Buy: Clicks

Clicks is a high-quality, defensive business that has traded sideways over the past year, substantially underperforming the market. While its weakness has not been as pronounced as that of discretionary and grocery retailers, we note that sell-side price targets and earnings expectations have not changed over the period. Indeed, the stock has derated substantially over the past year and is trading on a forward earnings multiple of 23.4 — more than one standard deviation below its five-year mean rating. Interim results released in April were strong and underscored the resilience and defensiveness of the group’s business model, with solid earnings growth supported by margin expansion and operational recovery. Divisionally, retail delivered a healthy performance despite a soft consumer backdrop, while distribution showed meaningful recovery after its systems implementation. A 13% increase in the interim dividend further reflected the confidence in cash generation and the trajectory into the second half. Clicks is regarded as a core portfolio holding, and we believe that current levels present a compelling long-term investment opportunity. The price is testing its 200-day moving average at about R364, and could see a possible near-term momentum reversal.

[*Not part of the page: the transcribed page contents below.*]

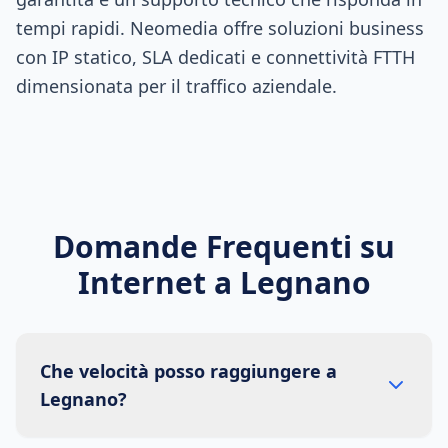
tempi rapidi. Neomedia offre soluzioni business
con IP statico, SLA dedicati e connettività FTTH
dimensionata per il traffico aziendale.
Domande Frequenti su
Internet a
Legnano
Che velocità posso raggiungere a
Legnano?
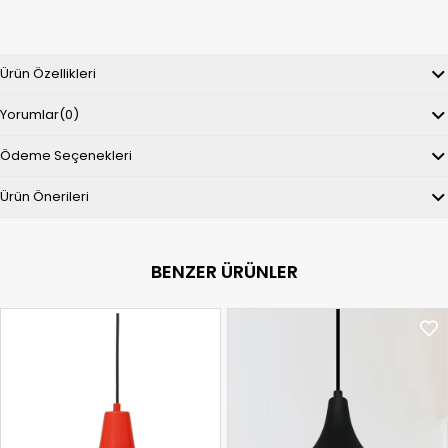
Ürün Özellikleri
Yorumlar
(0)
Ödeme Seçenekleri
Ürün Önerileri
BENZER ÜRÜNLER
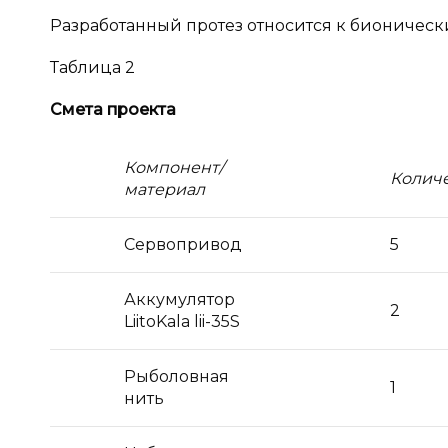
Разработанный протез относится к бионически
Таблица 2
Смета проекта
Компонент/
Колич
материал
Сервопривод
5
Аккумулятор
2
LiitoKala lii-35S
Рыболовная
1
нить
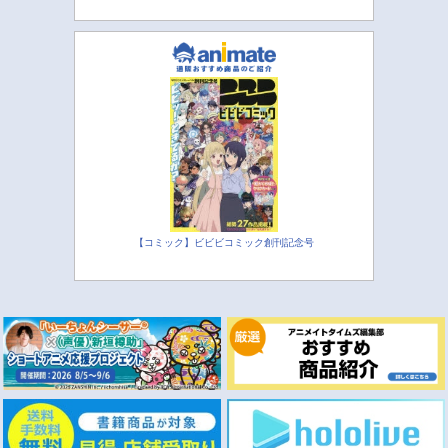
【コミック】ビビビコミック創刊記念号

Reduce: Gold and gold miners

Over the past week, gold has surged to fresh records, breaking above $4,300/oz as investors sought safety amid escalating geopolitical tensions and renewed expectations of US interest rate cuts. The rally has been driven by a weaker dollar, growing central bank purchases and heightened safe-haven demand in a volatile macroenvironment. However, a fair amount of speculative activity seems to have entered the market of late. While momentum remains strong, technical indicators are signalling overbought conditions, with prices nearing key resistance levels, suggesting that some consolidation or profit-taking might be imminent before the next leg higher. We would not advocate reducing exposure to gold to nil. Instead, we would take some profit at overbought levels and either invest the proceeds in less demanding exposures, or keep powder dry by adding to positions at lower levels. From a technical perspective, the $3,800/oz-$3,900/oz zone now represents initial support, and a deeper pullback towards $3,400/oz-$3,100/oz would be consistent with a healthy correction within a long-term uptrend.